Showcasing more than 400 performances of opera, dance and music each year, Charles Garnier’s Paris Opera, inaugurated in 1875, is a true cathedral of culture.
A promenade through its rooms is a theatrical experience itself, revealing ornate marble columns, bronze statues, crystal chandeliers, and paintings and frescoes. But the Palais Garnier, as the building is known, also holds secrets, from design quirks to haunting tales. Here are some facts about the building.
Charles Garnier, the architect, was the last one shortlisted for the project.

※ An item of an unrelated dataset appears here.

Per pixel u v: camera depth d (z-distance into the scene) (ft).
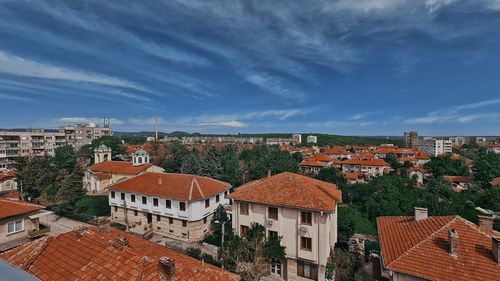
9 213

Emperor Napoleon III started a competition for an “Imperial Academy of Music and Dance” in December 1860. Five finalists were chosen from more than 170 proposals. They were ranked, and Garnier came in last. With little to lose, he changed his plans, creating a monumental structure layered with imposing arcades, colonnades and flanking pavilions, crowned with a dome and a pedimented tower. “He was using a classical language, but in an eclectic, much freer, and much more expressive way,” Christopher Mead, author of “Charles Garnier’s Paris Opera: Architectural Empathy and the Renaissance of French Classicism,” said in an interview. Garnier’s win shocked the establishment, Mr. Mead said, but worked with the emperor’s effort to cast himself as a reformer.
There is a “lake” under the opera house.
When digging the foundations, workers hit a hidden arm of the Seine, causing water to flood the site. It was impossible to remove all the water, so crews had to contain it with a massive concrete reservoir with a vaulted ceiling from which water is still pumped today. The so-called lake was dramatized by Gaston Leroux, author of “The Phantom of the Opera,” who made it the stomping grounds of the Phantom. Mr. Mead was mesmerized by a visit. “You can see why it inspired Leroux,” he said. “You could invent a whole world there.”
The falling chandelier in “The Phantom of the Opera” was based on a real event.
In 1896, during a performance of Étienne-Joseph Floquet’s opera “Hellé,” a short-circuit caused a counterweight from the chandelier to fall, killing a woman in the audience and injuring several more people. Reporting on the event was Leroux, then a journalist with a Paris newspaper. In “The Phantom of the Opera,” it is the Phantom who dislodges the chandelier from the ceiling.
So was the Phantom (sort of).
Leroux first published his novel as a serial in 1909 and 1910. In an interview, Isabelle Rachelle Casta, author of “The Work of ‘Obscure Clarity’ in ‘The Phantom of the Opera’ by Gaston Leroux,” said its characters and story were invented but drew from real-life elements in addition to the lake and the falling chandelier. The Phantom himself was inspired by a pianist who was disfigured after an 1873 fire at the Palais Garnier’s precursor, the Salle Le Peletier, and from an assistant to Garnier who disappeared during construction. “Leroux took all of these stories and he created one of the most important stories of the 20th century,” Ms. Casta said.
An attack partly inspired the construction.
In 1858, Napoleon III and his wife, Empress Eugènie, went to the Salle Le Peletier for a concert. As they arrived, three bomb blasts threw their carriage onto its side, hurled spectators into the street and blew out windows in the opera house and surrounding buildings. Eight people died, but the emperor and empress survived. The mastermind of the plot was Felice Orsini, an Italian revolutionary who had been critical of Napoleon III for not supporting his pro-republican cause. The emperor, already hoping to replace the Salle Le Peletier, decided to build a new opera house in a more open area with a secure entrance. But he never saw it completed: He died in 1873.
Garnier requested that no trees be planted on the main road to the building.
Baron Georges-Eugène Haussmann, who oversaw Napoleon III’s transformation of Paris, lined all his Grands Boulevards with trees, except for one: the Avenue de l’Opéra, a half-mile stretch from the Louvre to the opera house. Garnier asked for this to maximize his building’s sense of monumentality and to not block views of it. “He wanted a building that announced itself to the public,” Mr. Mead said. “This was a building for them.”